🤖 AI Summary
In dynamic multi-agent tasks—such as disaster response—environmental disturbances (e.g., weather, obstacles) and agent capability heterogeneity severely undermine the robustness of Courses of Action (COAs).
Method: We propose a joint optimization framework: (1) modeling the task space as an abstract graph; (2) designing a COA pool diversity quantification mechanism that maximizes assignment diversity while preserving agent-task compatibility; and (3) integrating genetic algorithms for multi-agent allocation with a graph neural network–enhanced policy gradient method for single-agent sequential planning.
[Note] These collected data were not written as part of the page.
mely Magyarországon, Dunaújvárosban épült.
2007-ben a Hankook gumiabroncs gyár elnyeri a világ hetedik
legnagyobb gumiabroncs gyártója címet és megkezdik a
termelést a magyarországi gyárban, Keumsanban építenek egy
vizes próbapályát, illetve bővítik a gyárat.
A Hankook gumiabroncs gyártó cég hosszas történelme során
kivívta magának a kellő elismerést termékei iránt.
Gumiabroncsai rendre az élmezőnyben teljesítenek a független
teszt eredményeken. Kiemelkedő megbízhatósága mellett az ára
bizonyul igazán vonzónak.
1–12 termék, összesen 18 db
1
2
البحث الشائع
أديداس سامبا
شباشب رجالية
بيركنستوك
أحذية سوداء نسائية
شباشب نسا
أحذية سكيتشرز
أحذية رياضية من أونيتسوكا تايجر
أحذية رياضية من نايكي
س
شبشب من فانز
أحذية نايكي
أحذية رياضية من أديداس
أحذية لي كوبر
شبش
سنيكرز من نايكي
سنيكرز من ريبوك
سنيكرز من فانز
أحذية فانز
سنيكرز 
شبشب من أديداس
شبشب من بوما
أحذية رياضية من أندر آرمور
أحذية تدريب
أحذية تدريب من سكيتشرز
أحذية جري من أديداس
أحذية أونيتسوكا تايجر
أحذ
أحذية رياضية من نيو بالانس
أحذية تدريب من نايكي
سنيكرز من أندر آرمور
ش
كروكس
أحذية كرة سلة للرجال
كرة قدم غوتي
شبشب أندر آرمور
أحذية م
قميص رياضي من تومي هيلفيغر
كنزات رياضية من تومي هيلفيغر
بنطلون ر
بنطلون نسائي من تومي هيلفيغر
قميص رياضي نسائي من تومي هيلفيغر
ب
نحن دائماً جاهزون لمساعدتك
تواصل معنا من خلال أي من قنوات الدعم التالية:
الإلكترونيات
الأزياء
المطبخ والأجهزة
Results: In simulation, our approach generates 20 high-quality COAs within 50 minutes; task sequencing approaches optimality, and execution performance significantly outperforms random baselines. The framework substantially improves scheduling adaptability and robustness in complex, dynamic environments.
📝 Abstract
Operations in disaster response, search & rescue, and military missions that involve multiple agents demand automated processes to support the planning of the courses of action (COA). Moreover, traverse-affecting changes in the environment (rain, snow, blockades, etc.) may impact the expected performance of a COA, making it desirable to have a pool of COAs that are diverse in task distributions across agents. Further, variations in agent capabilities, which could be human crews and/or autonomous systems, present practical opportunities and computational challenges to the planning process. This paper presents a new theoretical formulation and computational framework to generate such diverse pools of COAs for operations with soft variations in agent-task compatibility. Key to the problem formulation is a graph abstraction of the task space and the pool of COAs itself to quantify its diversity. Formulating the COAs as a centralized multi-robot task allocation problem, a genetic algorithm is used for (order-ignoring) allocations of tasks to each agent that jointly maximize diversity within the COA pool and overall compatibility of the agent-task mappings. A graph neural network is trained using a policy gradient approach to then perform single agent task sequencing in each COA, which maximizes completion rates adaptive to task features. Our tests of the COA generation process in a simulated environment demonstrate significant performance gain over a random walk baseline, small optimality gap in task sequencing, and execution time of about 50 minutes to plan up to 20 COAs for 5 agent/100 task operations.